New puppy parents are faced with some daunting challenges, not the least of which is how to reconcile veterinarian advice to protect puppies from illnesses such as Parvo while also giving them the socialization experiences advocated by trainers and behaviorists. Often the puppies are restricted from outdoor experiences and interactions with other dogs until their inoculations have been completed at around four months of age. The problem with this is that the developmental window for early socialization is closed by this time and the puppies are vulnerable to becoming fearful of the stimuli they will encounter in daily life, things like vehicles, strollers, novel people, people dressed oddly or walking strangely, other dogs, etc., etc., etc.

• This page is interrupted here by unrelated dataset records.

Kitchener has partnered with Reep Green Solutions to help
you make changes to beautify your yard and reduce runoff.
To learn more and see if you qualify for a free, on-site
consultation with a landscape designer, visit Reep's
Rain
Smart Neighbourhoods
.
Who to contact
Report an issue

Trainers see the results of this approach ALL THE TIME: fearful dogs exhibiting aggressive behaviors and their unhappy owners. Sometimes dogs are relinquished or euthanized because of problematic behavior that developed after early puppyhood seclusion.
There are steps people can take to minimize the behavioral risks while also adequately protecting puppies from illness. First, take puppies to classes designed for young puppies according to recommendations of the American Veterinary Society of Animal Behavior below. AVSAB recommends puppies attend socialization classes after their first round of shots where floors are sanitized and puppies are kept up to date on their inoculations throughout the class.
But socialization is about more than attending classes. It is also about having plenty of positive experiences outside of class with the stimuli with which the puppy is expected to live in harmony. Orchestrating that takes some creativity and planning and diligence. A puppy parent can use slings such as the one pictured below to take the pup into the world without allowing them on the ground. Owners can also use doggie strollers to take their puppies out without risk of contagion. Puppies can go on outings to parks and other areas if they are kept on a blanket on the ground rather than allowed to walk on the ground itself.
Beyond keeping the puppy safe from illness, the trick to socialization efforts is to make sure the experiences the puppies have are positive; that is, that the puppy is not overwhelmed by the experiences it is having. What that typically means is that the pups are kept at comfortable distances from new things and that exposures are not intense. No allowing puppies to be surrounded by kids at the playground. No taking puppies to fireworks displays. No walking them on the street with the most truck traffic. Basically, the pups are observing their world at a safe distance and interacting with it in a moderated and protected fashion. The more those observations and interactions are paired with yummy treats, the better, for building positive associations.
Nothing is 100 percent safe in this world. But we can take steps to minimize potential problems while addressing essential needs.